Restricción esta que evidencia, que el ejecutivo al expedir el acto administrativo actuado, desbordó su facultad reglamentaria contenida en el artículo 189 numeral 11 de la Constitución Política, pues limitó el alcance del artículo 476 numeral 11 del Estatuto Tributario, motivo por el cual se impone su declaratoria de nulidad.

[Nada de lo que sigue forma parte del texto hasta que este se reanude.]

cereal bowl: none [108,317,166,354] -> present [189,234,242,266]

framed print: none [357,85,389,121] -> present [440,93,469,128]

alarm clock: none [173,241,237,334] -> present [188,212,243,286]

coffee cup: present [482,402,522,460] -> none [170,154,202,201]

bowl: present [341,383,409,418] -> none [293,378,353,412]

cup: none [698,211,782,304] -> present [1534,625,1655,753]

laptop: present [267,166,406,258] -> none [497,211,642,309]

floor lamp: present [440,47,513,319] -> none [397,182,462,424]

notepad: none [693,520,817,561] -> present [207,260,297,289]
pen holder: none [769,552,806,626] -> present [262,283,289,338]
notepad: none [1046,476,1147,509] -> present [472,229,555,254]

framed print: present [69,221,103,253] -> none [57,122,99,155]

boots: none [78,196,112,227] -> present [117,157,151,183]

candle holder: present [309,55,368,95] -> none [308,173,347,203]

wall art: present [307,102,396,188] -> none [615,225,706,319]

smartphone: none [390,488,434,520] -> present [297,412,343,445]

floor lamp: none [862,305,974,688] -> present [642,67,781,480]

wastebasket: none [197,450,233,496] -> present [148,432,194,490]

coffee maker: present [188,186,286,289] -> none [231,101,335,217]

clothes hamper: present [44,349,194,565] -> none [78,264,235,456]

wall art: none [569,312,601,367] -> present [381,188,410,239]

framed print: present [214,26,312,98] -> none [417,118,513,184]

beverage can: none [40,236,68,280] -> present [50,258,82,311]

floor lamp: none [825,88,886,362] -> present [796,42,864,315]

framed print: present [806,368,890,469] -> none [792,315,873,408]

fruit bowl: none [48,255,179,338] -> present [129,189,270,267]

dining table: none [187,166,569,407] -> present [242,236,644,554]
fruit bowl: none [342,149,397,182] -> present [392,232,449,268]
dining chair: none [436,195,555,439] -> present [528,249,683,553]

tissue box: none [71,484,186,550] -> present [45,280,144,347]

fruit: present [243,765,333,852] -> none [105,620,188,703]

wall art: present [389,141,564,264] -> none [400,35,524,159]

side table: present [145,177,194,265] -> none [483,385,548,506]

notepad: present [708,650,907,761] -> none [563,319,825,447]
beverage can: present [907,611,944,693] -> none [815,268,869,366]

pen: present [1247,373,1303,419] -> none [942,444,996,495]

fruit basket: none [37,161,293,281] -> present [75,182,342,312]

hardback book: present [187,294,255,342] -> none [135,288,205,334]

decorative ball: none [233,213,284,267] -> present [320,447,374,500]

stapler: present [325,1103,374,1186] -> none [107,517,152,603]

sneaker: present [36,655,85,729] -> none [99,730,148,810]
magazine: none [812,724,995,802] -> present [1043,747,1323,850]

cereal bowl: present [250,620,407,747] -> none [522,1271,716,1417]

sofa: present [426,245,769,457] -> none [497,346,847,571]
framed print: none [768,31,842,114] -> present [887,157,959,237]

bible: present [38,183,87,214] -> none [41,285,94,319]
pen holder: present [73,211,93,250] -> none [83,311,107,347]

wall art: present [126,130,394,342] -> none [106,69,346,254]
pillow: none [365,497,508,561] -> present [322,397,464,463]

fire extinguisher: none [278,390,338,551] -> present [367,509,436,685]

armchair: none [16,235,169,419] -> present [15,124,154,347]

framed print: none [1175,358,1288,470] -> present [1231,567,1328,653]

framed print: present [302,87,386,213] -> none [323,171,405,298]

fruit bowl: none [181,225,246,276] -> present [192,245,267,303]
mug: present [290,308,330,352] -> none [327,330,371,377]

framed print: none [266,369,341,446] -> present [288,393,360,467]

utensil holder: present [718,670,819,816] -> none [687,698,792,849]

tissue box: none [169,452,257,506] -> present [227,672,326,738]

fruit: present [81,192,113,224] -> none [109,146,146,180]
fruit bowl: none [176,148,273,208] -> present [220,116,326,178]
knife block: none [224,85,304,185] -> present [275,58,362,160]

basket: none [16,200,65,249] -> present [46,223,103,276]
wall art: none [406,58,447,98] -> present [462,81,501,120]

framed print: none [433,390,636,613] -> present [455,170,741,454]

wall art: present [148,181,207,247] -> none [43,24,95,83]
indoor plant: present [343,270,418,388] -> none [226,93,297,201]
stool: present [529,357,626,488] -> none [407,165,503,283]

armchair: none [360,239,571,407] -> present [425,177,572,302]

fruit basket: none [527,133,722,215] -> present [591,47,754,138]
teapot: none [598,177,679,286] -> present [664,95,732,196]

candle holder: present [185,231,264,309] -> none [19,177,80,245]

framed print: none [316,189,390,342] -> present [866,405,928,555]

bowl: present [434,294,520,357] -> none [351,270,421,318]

En mérito de lo expuesto, el Consejo de Estado, Sala de lo Contencioso Administrativo, Sección Cuarta, administrando justicia en nombre de la República de Colombia y por autoridad de la ley,

FALLA:

DECLÁRESE la nulidad del parágrafo del artículo 21 del Decreto Reglamentario 380 de 1996, cuyo texto es el siguiente:

“ART. 21.—Comisiones excluidas del IVA (...).

PAR.—Se consideran comisiones por operaciones ejecutadas por los usuarios de tarjetas de crédito y débito, excluidas del impuesto sobre las ventas, las cuotas de manejo pagadas por el tarjetahabiente y los cargos efectuados a los mismos por la utilización de las tarjetas”.

Cópiese, notifíquese, comuníquese, devuélvase el expediente al Tribunal de origen y cúmplase.

Se deja constancia que la anterior providencia fue estudiada y aprobada en la sesión de la fecha.

Magistrados: Consuelo Sarria Olcos, Presidente—Germán Ayala Mantilla, Delio Gómez Leyva, Julio E. Correa Restrepo.

Carlos Alberto Flórez Rojas, Secretario.